> _Arbeitsauftrag 1_: Geben Sie den Auszug über Snowdens Memoiren erneut wieder. Beginnen Sie bei der Stelle mit "Es sind Momente", hören Sie nach "hatten eine Geheimfreigabe." auf und tauschen Sie dabei "Küstenwache" gegen "Marine" aus.
> _Arbeitsauftrag 2_: Führen Sie den Auszug über Snowdens Memoiren im Anschluss an seinen letzten Satz weiter.

> _Ausgewählter Auszug_:
-- -- --

Memoiren "Permanent Record" Snowden versteckte Speicherkarten in Zauberwürfel
"Der Computertyp weiß alles", schreibt Edward Snowden an einer Stelle seiner Memoiren. Er war der Computertyp, der seine Position nutzte, um vor der ausufernden Überwachung durch den US-Geheimdienst NSA zu warnen. Im Moskauer Exil schrieb er nun seine Lebensgeschichte auf.
Edward Snowden hatte als Teil des US-Überwachungsapparats die Macht, ins Leben anderer Leute zu blicken. Und eines Tages war da der Junge, den er im Visier hatte. Der US-Geheimdienst war eigentlich an dessen Vater interessiert, und zapfte die Kamera von dessen Notebook an. "Er saß vor seinem Computer wie ich vor meinem. Nur hatte er ein Kleinkind auf dem Schoß, einen Jungen in Windeln", erinnert sich Snowden. Das Kind kicherte und blickte in die Kamera. "Ich konnte mich des Gefühls nicht erwehren, dass er mir in die Augen sah. Plötzlich wurde mir klar, dass ich den Atem angehalten hatte."
Es sind Momente wie dieser, die Snowdens Memoiren "Permanent Record: Meine Geschichte" lebendig werden lassen. Was Edward Snowden getan hat, weiß jeder. Auch die Grundzüge der Geschichte, wie aus einem Nerd, der die Terroranschläge vom 11. September 2001 rächen wollte, der Whistleblower wurde, der das weltweite Überwachungssystem des US-Geheimdiensts NSA enthüllte, wurden schon oft erzählt.
Die Mutter arbeitete bereits für die NSA
Das Buch liefert nun die sehr ausführliche Hintergrundversion dazu. Snowden fängt bei seiner Kindheit an. Sein Vater war bei der Küstenwache, seine Mutter arbeitete zeitweise für die NSA – als Büroangestellte bei einem unabhängigen Versicherungsunternehmen. Beide hatten eine Geheimfreigabe.
Eine prägende Erinnerung ist der Schnitt des Hauses seiner frühen Kindheit, in dem sein Bett in einem frischen Anbau mit einem inneren Fenster zum Fernsehzimmer der Familie stand. "So lange ich mich zurückerinnern kann, bestand meine Lieblingsbeschäftigung darin, den Vorhang zur Seite zu ziehen und durch das Fenster in das Fernsehzimmer zu spähen", schreibt Snowden. "Oder anders gesagt: Soweit ich mich zurückerinnern kann, war Spionage meine Lieblingsbeschäftigung."
Wie Snowden eine Nintendo zerlegte
Über dieses Fenster beobachtete der kleine Eddie fasziniert, wie sein Vater einen Heimcomputer der Marke Commodore C64 an den Fernseher anschloss. Und später eine Nintendo-Spielekonsole – die sein Sohn bei einem (vermutlich unnötigen) Reparaturversuch zerlegte. Das bescherte Snowden ein weiteres prägendes Erlebnis: Bei seinen Bemühungen, das Gerät wieder zum Laufen zu bringen, nahm sein Vater ihn mit in seine Werkstatt auf der Arbeit. Dort war er fasziniert von den Reihen von Computerbildschirmen und kommunizierte erstmals selbst mit einem Rechner über eine Tastatur.

-- -- --

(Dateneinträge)
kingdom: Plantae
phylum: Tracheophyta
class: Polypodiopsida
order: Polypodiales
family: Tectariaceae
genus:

-- -- --

> _Schriftliche Antwort 1_:
Es sind Momente wie dieser, die Snowdens Memoiren "Permanent Record: Meine Geschichte" lebendig werden lassen. Was Edward Snowden getan hat, weiß jeder. Auch die Grundzüge der Geschichte, wie aus einem Nerd, der die Terroranschläge vom 11. September 2001 rächen wollte, der Whistleblower wurde, der das weltweite Überwachungssystem des US-Geheimdiensts NSA enthüllte, wurden schon oft erzählt.
Die Mutter arbeitete bereits für die NSA
Das Buch liefert nun die sehr ausführliche Hintergrundversion dazu. Snowden fängt bei seiner Kindheit an. Sein Vater war bei der Marine, seine Mutter arbeitete zeitweise für die NSA – als Büroangestellte bei einem unabhängigen Versicherungsunternehmen. Beide hatten eine Geheimfreigabe.

> _Schriftliche Antwort 2_:
Als im Haus der Snowdens schließlich ein Compaq-PC mit Internetverbindung auftauchte, "waren der Computer und ich unzertrennlich", schreibt er. Snowden schwärmt von der damaligen Netzkultur: "In den Neunzigerjahren war das Internet noch nicht der größten Schandtat des Digitalzeitalters zum Opfer gefallen: den Bemühungen von Regierungen und Unternehmen, die Online-Identitäten eines Nutzers so eng wie möglich an seine tatsächliche Offline-Identität zu koppeln."
Die ersten Hack-Versuche
Snowden erzählt, wie er bei seinen früheren Hacker-Versuchen als Teenager eine Schwachstelle beim Atomlabor Los Alamos fand. Und wie die Scheidung seiner Eltern sein Leben aus der Bahn warf. Es war aber vor allem der 11. September 2001, der seinem Leben die Richtung vorgab. Er ging zum US-Militär, wurde jedoch noch in der Ausbildung mit gebrochenen Beinen entlassen – und beschloss, stattdessen seine Computerkünste in den Dienst des Staates zu stellen. So landete er relativ schnell für die CIA in Genf und später in Japan, wo er zum ersten Mal ein angeschwärztes internes Dokument las, das das Ausmaß der US-Überwachung beschrieb und seine Weltsicht erschütterte.
Das war der Ausgangspunkt jahrelanger Nachforschungen, um herauszufinden, wie das Überwachungssystem funktionierte. Seine Position als Systemadministrator war dabei von Vorteil: "Der Computertyp weiß alles oder vielmehr kann er alles wissen." Der Job erlaubte Snowden zudem, an die Dokumente heranzukommen, ohne einen Alarm auszulösen.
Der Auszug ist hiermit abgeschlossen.